Mais à une demi-journée du but de leur voyage, les vivres leur manquèrent, et il ne leur resta plus qu’un peu de farine et de beurre, à peu près ce qu’il en fallait pour faire un petit gâteau. Les deux Gascons , de mauvaise foi, complotèrent de le partager entre eux et d’en frustrer leur camarade, qu’à l’air grossier qu’il avait montré ils se flattaient de duper sans peine.

Il faut que nous prenions notre parti, dit tout haut l’un des Gascons ; ce qui ne peut suffire à la faim de trois personnes peut en rassasier une, et je suis d’avis que le gâteau soit pour un seul. Mais afin de pouvoir le manger sans injustice, voici ce que je propose. Couchons-nous tous trois, faisons chacun un somme, et qu’on adjuge le gâteau à celui qui aura eu le plus beau rêve.

Le camarade, comme on s’en doute bien, applaudit à cette idée. Le Normand même l’approuva et feignit de donner pleinement dans le piège. On fit donc le gâteau; on le mit cuire sous la cendre, et on se coucha. Mais nos Gascons étaient si fatigués qu’involontairement bientôt ils s’endormirent. Le Normand, plus malin qu’il n’en avait l’air, n’épiait que ce moment. Il se leva sans bruit, alla manger le gâteau, et revint se coucher. Cependant un des Gascons s’étant réveillé et ayant appelé ses deux compagnons :

Amis, leur dit-il, écoutez mon rêve. Je me suis vu transporté par deux anges en enfer. Longtemps ils m’ont tenu suspendu sur l’abîme du feu éternel. Là, j’ai vu les tourments des damnés

Et moi, reprit l’autre, j’ai songé que la porte du ciel m’était ouverte: les archanges Michel et Gabriel, après m’avoir enlevé par les airs, m’ont conduit devant le trône de Dieu; j’ai été témoin de sa gloire.
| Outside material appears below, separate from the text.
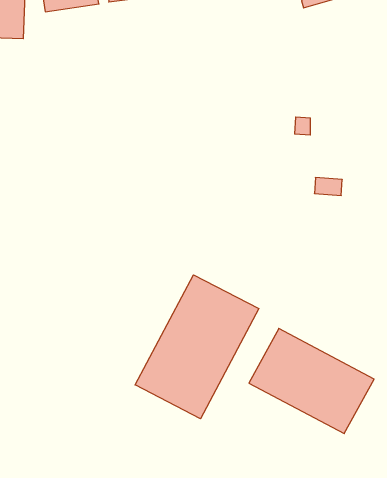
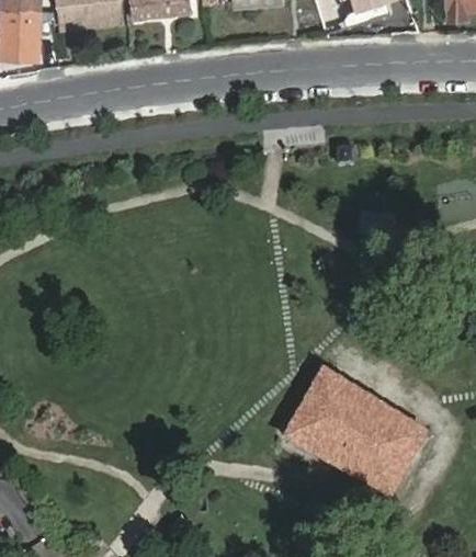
building: [135,275,259,419] -> none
Et alors le songeur commença à dire des merveilles du paradis, comme l’autre en avait dit de l’enfer.

Le Normand, pendant ce temps, quoiqu’il les entendît fort bien, feignait toujours de dormir. Ils vinrent l’éveiller. Lui, affectant l’espèce de saisissement d’un homme qu’on tire subitement d’un profond sommeil, cria avec un ton effrayé :

Qui est là ?

Eh ! ce sont vos compagnons de voyage. Quoi ! vous ne nous connaissez plus ? Allons, levez-vous , et contez-nous votre rêve.

Mon rêve ! Oh ! j’en ai fait un singulier, et dont vous allez bien rire. Tenez, quand je vous ai vus transportés, l’un en paradis, l’autre en enfer, moi j’ai songé que je vous avais perdus et que je ne vous reverrais jamais. Alors je me suis levé, et j’ai été manger le gâteau.

« Les fabliaux du Moyen Age. » Collin de Plancy, Jacques-Albin-Simon, Paris, Périsse frères, 1846.